Saved entries:
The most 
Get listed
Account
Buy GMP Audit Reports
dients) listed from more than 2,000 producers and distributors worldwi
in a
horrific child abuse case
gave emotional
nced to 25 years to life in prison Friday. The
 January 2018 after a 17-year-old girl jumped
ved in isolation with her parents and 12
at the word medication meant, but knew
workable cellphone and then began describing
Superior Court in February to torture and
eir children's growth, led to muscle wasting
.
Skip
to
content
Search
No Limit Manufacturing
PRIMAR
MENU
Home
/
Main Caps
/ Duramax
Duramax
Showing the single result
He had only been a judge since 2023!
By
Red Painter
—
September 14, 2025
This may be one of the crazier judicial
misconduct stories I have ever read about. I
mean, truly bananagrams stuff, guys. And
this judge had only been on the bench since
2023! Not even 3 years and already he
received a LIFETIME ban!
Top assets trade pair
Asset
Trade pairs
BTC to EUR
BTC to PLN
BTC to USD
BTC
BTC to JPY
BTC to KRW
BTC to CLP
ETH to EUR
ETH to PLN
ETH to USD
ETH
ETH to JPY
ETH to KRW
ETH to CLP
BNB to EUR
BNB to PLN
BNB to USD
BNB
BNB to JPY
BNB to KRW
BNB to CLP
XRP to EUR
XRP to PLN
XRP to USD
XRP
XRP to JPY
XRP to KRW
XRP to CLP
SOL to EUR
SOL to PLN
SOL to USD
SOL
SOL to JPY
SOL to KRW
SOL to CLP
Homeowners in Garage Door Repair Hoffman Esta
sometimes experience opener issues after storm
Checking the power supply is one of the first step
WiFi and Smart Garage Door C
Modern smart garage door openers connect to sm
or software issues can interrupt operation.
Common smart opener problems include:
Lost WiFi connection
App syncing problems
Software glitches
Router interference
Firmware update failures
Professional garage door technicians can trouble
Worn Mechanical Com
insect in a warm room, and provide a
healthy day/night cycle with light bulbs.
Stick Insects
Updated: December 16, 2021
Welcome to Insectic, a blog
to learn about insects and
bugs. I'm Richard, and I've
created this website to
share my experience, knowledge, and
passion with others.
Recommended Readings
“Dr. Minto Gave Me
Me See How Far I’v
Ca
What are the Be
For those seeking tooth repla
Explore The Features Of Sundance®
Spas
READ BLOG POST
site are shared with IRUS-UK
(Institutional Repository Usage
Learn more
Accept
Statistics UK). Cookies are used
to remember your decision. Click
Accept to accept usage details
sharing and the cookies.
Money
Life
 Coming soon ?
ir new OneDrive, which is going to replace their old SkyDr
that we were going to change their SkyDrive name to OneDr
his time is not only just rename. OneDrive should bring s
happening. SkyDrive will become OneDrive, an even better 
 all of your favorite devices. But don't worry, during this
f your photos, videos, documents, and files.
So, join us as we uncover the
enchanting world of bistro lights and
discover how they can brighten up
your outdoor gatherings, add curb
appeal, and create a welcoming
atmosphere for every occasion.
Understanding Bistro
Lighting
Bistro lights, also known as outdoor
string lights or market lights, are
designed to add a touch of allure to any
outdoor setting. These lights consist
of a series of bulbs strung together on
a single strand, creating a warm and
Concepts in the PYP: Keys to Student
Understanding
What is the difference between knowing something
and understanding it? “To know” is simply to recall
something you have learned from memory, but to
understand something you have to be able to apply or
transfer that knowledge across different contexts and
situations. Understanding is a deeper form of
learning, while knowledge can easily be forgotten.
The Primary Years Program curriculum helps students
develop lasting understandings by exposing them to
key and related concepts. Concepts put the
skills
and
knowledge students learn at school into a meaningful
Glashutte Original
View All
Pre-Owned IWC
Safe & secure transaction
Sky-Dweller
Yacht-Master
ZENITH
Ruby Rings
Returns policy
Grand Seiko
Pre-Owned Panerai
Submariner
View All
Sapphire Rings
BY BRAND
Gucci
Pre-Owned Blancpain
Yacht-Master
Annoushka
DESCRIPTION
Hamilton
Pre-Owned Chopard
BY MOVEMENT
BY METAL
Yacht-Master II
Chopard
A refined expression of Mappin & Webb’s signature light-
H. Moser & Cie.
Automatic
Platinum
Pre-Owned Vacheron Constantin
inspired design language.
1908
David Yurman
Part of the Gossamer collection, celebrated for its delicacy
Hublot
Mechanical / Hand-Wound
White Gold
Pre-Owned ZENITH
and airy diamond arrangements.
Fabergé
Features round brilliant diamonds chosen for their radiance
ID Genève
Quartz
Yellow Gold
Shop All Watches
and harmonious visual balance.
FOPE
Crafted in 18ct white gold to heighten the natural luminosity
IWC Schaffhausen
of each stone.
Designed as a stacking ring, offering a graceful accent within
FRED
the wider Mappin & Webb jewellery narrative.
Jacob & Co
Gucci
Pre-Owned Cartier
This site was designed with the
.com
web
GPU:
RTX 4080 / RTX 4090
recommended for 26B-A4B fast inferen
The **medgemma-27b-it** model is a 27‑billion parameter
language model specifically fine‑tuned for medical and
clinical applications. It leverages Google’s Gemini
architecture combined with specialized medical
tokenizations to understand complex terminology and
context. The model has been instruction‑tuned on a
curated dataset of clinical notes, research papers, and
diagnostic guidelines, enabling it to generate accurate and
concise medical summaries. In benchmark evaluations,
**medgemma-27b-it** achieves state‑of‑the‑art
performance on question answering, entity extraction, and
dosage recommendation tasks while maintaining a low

[WHAT TO WORK ON]: Please transcribe all of the data above exactly.

[WRITTEN SOLUTION]:
The most 
Get listed
Account
Buy GMP Audit Reports
dients) listed from more than 2,000 producers and distributors worldwi
in a
horrific child abuse case
gave emotional
nced to 25 years to life in prison Friday. The
 January 2018 after a 17-year-old girl jumped
ved in isolation with her parents and 12
at the word medication meant, but knew
workable cellphone and then began describing
Superior Court in February to torture and
eir children's growth, led to muscle wasting
.
Skip
to
content
Search
No Limit Manufacturing
PRIMAR
MENU
Home
/
Main Caps
/ Duramax
Duramax
Showing the single result
He had only been a judge since 2023!
By
Red Painter
—
September 14, 2025
This may be one of the crazier judicial
misconduct stories I have ever read about. I
mean, truly bananagrams stuff, guys. And
this judge had only been on the bench since
2023! Not even 3 years and already he
received a LIFETIME ban!
Top assets trade pair
Asset
Trade pairs
BTC to EUR
BTC to PLN
BTC to USD
BTC
BTC to JPY
BTC to KRW
BTC to CLP
ETH to EUR
ETH to PLN
ETH to USD
ETH
ETH to JPY
ETH to KRW
ETH to CLP
BNB to EUR
BNB to PLN
BNB to USD
BNB
BNB to JPY
BNB to KRW
BNB to CLP
XRP to EUR
XRP to PLN
XRP to USD
XRP
XRP to JPY
XRP to KRW
XRP to CLP
SOL to EUR
SOL to PLN
SOL to USD
SOL
SOL to JPY
SOL to KRW
SOL to CLP
Homeowners in Garage Door Repair Hoffman Esta
sometimes experience opener issues after storm
Checking the power supply is one of the first step
WiFi and Smart Garage Door C
Modern smart garage door openers connect to sm
or software issues can interrupt operation.
Common smart opener problems include:
Lost WiFi connection
App syncing problems
Software glitches
Router interference
Firmware update failures
Professional garage door technicians can trouble
Worn Mechanical Com
insect in a warm room, and provide a
healthy day/night cycle with light bulbs.
Stick Insects
Updated: December 16, 2021
Welcome to Insectic, a blog
to learn about insects and
bugs. I'm Richard, and I've
created this website to
share my experience, knowledge, and
passion with others.
Recommended Readings
“Dr. Minto Gave Me
Me See How Far I’v
Ca
What are the Be
For those seeking tooth repla
Explore The Features Of Sundance®
Spas
READ BLOG POST
site are shared with IRUS-UK
(Institutional Repository Usage
Learn more
Accept
Statistics UK). Cookies are used
to remember your decision. Click
Accept to accept usage details
sharing and the cookies.
Money
Life
 Coming soon ?
ir new OneDrive, which is going to replace their old SkyDr
that we were going to change their SkyDrive name to OneDr
his time is not only just rename. OneDrive should bring s
happening. SkyDrive will become OneDrive, an even better 
 all of your favorite devices. But don't worry, during this
f your photos, videos, documents, and files.
So, join us as we uncover the
enchanting world of bistro lights and
discover how they can brighten up
your outdoor gatherings, add curb
appeal, and create a welcoming
atmosphere for every occasion.
Understanding Bistro
Lighting
Bistro lights, also known as outdoor
string lights or market lights, are
designed to add a touch of allure to any
outdoor setting. These lights consist
of a series of bulbs strung together on
a single strand, creating a warm and
Concepts in the PYP: Keys to Student
Understanding
What is the difference between knowing something
and understanding it? “To know” is simply to recall
something you have learned from memory, but to
understand something you have to be able to apply or
transfer that knowledge across different contexts and
situations. Understanding is a deeper form of
learning, while knowledge can easily be forgotten.
The Primary Years Program curriculum helps students
develop lasting understandings by exposing them to
key and related concepts. Concepts put the
skills
and
knowledge students learn at school into a meaningful
Glashutte Original
View All
Pre-Owned IWC
Safe & secure transaction
Sky-Dweller
Yacht-Master
ZENITH
Ruby Rings
Returns policy
Grand Seiko
Pre-Owned Panerai
Submariner
View All
Sapphire Rings
BY BRAND
Gucci
Pre-Owned Blancpain
Yacht-Master
Annoushka
DESCRIPTION
Hamilton
Pre-Owned Chopard
BY MOVEMENT
BY METAL
Yacht-Master II
Chopard
A refined expression of Mappin & Webb’s signature light-
H. Moser & Cie.
Automatic
Platinum
Pre-Owned Vacheron Constantin
inspired design language.
1908
David Yurman
Part of the Gossamer collection, celebrated for its delicacy
Hublot
Mechanical / Hand-Wound
White Gold
Pre-Owned ZENITH
and airy diamond arrangements.
Fabergé
Features round brilliant diamonds chosen for their radiance
ID Genève
Quartz
Yellow Gold
Shop All Watches
and harmonious visual balance.
FOPE
Crafted in 18ct white gold to heighten the natural luminosity
IWC Schaffhausen
of each stone.
Designed as a stacking ring, offering a graceful accent within
FRED
the wider Mappin & Webb jewellery narrative.
Jacob & Co
Gucci
Pre-Owned Cartier
This site was designed with the
.com
web
GPU:
RTX 4080 / RTX 4090
recommended for 26B-A4B fast inferen
The **medgemma-27b-it** model is a 27‑billion parameter
language model specifically fine‑tuned for medical and
clinical applications. It leverages Google’s Gemini
architecture combined with specialized medical
tokenizations to understand complex terminology and
context. The model has been instruction‑tuned on a
curated dataset of clinical notes, research papers, and
diagnostic guidelines, enabling it to generate accurate and
concise medical summaries. In benchmark evaluations,
**medgemma-27b-it** achieves state‑of‑the‑art
performance on question answering, entity extraction, and
dosage recommendation tasks while maintaining a low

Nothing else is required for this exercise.